Dauer-Spezial tickets are an offer of German Rail, the Bahn, which runs the Fernverkehr, express trains, ICE/IC/EC, in Germany. A Dauer-Spezial ticket must include at least one leg on a train of this class. It can also include a leg (legs) of regional train travel from small towns without Fernverkehr service to larger stations where you can get the express train, and visa versa. Although you must take the designated express trains (or forfeit the ticket), you can actually take any regional trains as long as the travel starts after midnight on that day and concludes before 10 AM the following day ("vor- und nach-Lauf").
For Berlin to Rothenburg, I found a Dauer-Spezial offer for a connection with ICEs from Berlin to Wuerzburg with a change at Fulda followed by two regional trains from Wuerzburg to Rothenburg with a change in Steinach - all for €29 pP.
The connection for which I found the Dauer-Spezial fare is 5h12m and would cost €145 for 5 people. ViaMichelin estimates the time by car at 4h54m, less than 20 min faster, and the cost of fuel as €65. So, you can probably rent a car for less than €80 for that day, but if it sits idle the next day, while you are in Rothenburg, you've spent another day's rental.
If you don't mind spending 9 hours on the train, all five of you can go by regional train using a Schoenes-Wochenende-Ticket (€37 for five on weekend) or a Quer-durchs-Land ticket (€54 for five on a workday).
For travel around the Rhein/Mosel area, most of it is in the VRM (Verkehrsverbund Rhein-Mosel).

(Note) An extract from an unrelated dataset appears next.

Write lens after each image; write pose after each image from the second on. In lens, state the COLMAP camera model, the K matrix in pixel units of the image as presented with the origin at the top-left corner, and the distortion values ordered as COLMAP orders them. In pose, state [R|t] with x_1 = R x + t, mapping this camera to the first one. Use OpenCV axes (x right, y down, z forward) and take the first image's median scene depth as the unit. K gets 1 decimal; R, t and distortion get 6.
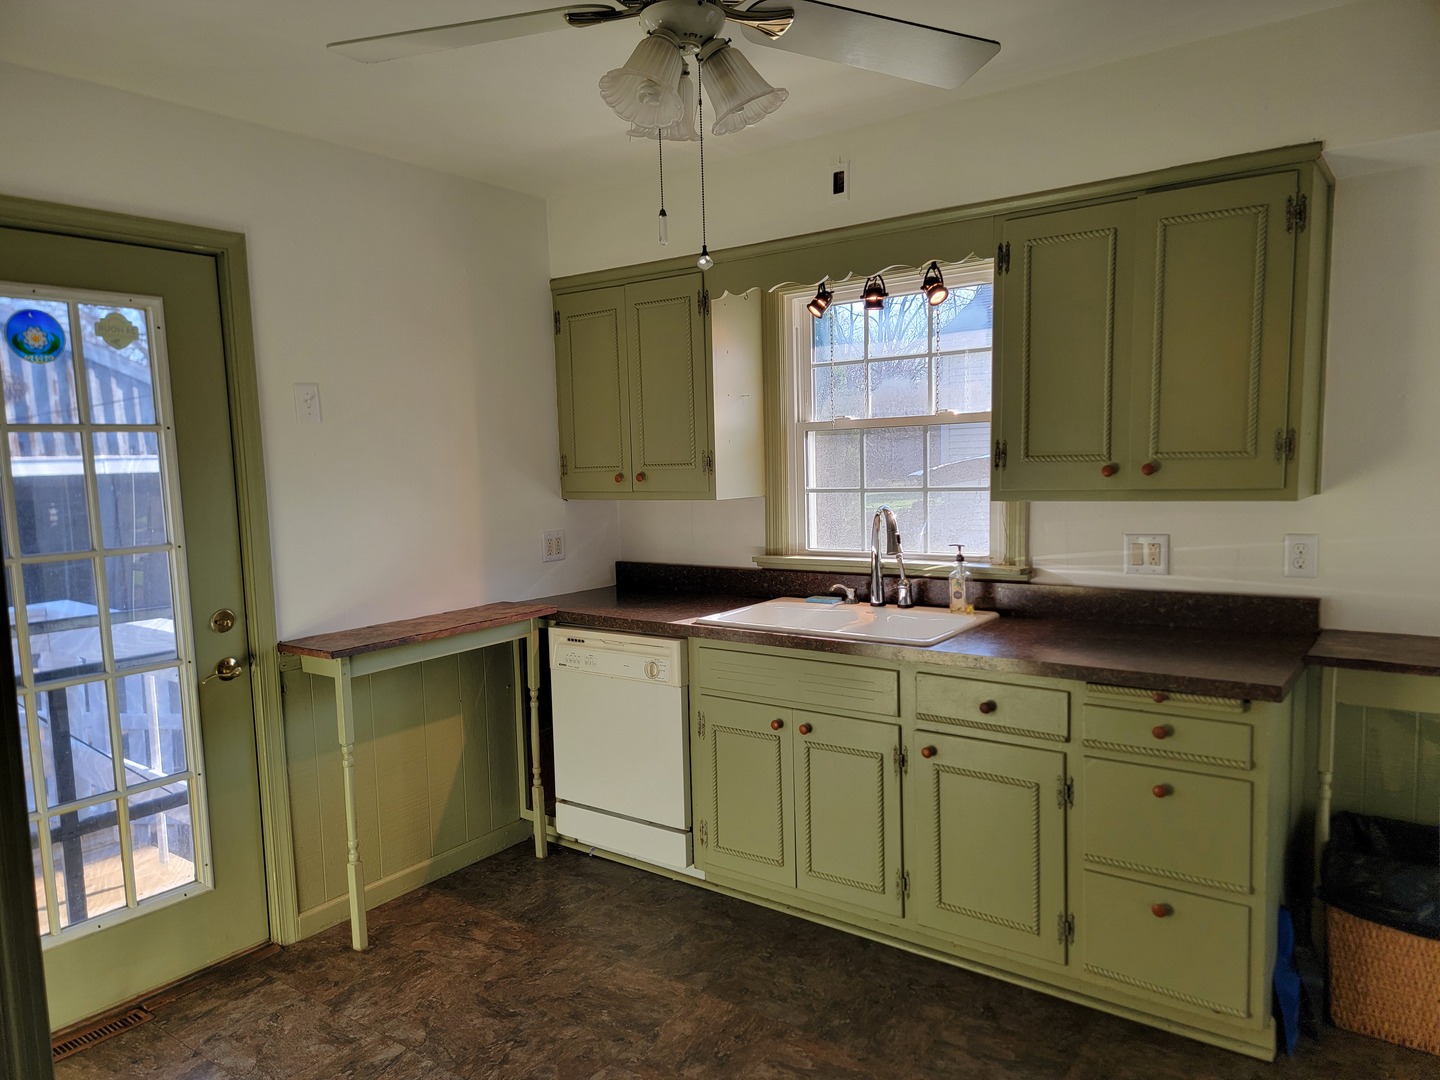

A entire district Tageskarte (Day Ticket, called a Minigruppenkarte) for five people is €20 and gives you complete use of the regional trains and buses from Oberwesel to Remagen/Linz and up the Mosel to Bullay. For extended travel, a Rheinland-Pfalz-Ticket, for €27, gives five people unlimited travel on regional trains and buses from Mainz to Bonn and up the Mosel to France.
You can also use the Minigruppenkarte along with a VRS (Verkehrsverbund-Rhein-Sieg) 5 person PreisStufe 6 TagesTicket (€27,50) for Cochem to Köln (€47,50). The VRM ticket is valid to Remagen or Linz; the VRS TagesTicket covers from there to Köln and any travel by train, S-Bahn, or bus once you get to Köln.
Laurie,
On the Thalys site the cheapest advance purchase fare for Koeln-Paris is a €25 Smoove fare. You can get the same fare on the German Rail site. In either case, book well in advance (up to 90 days) because the allotted number of cheap tickets sell out fast.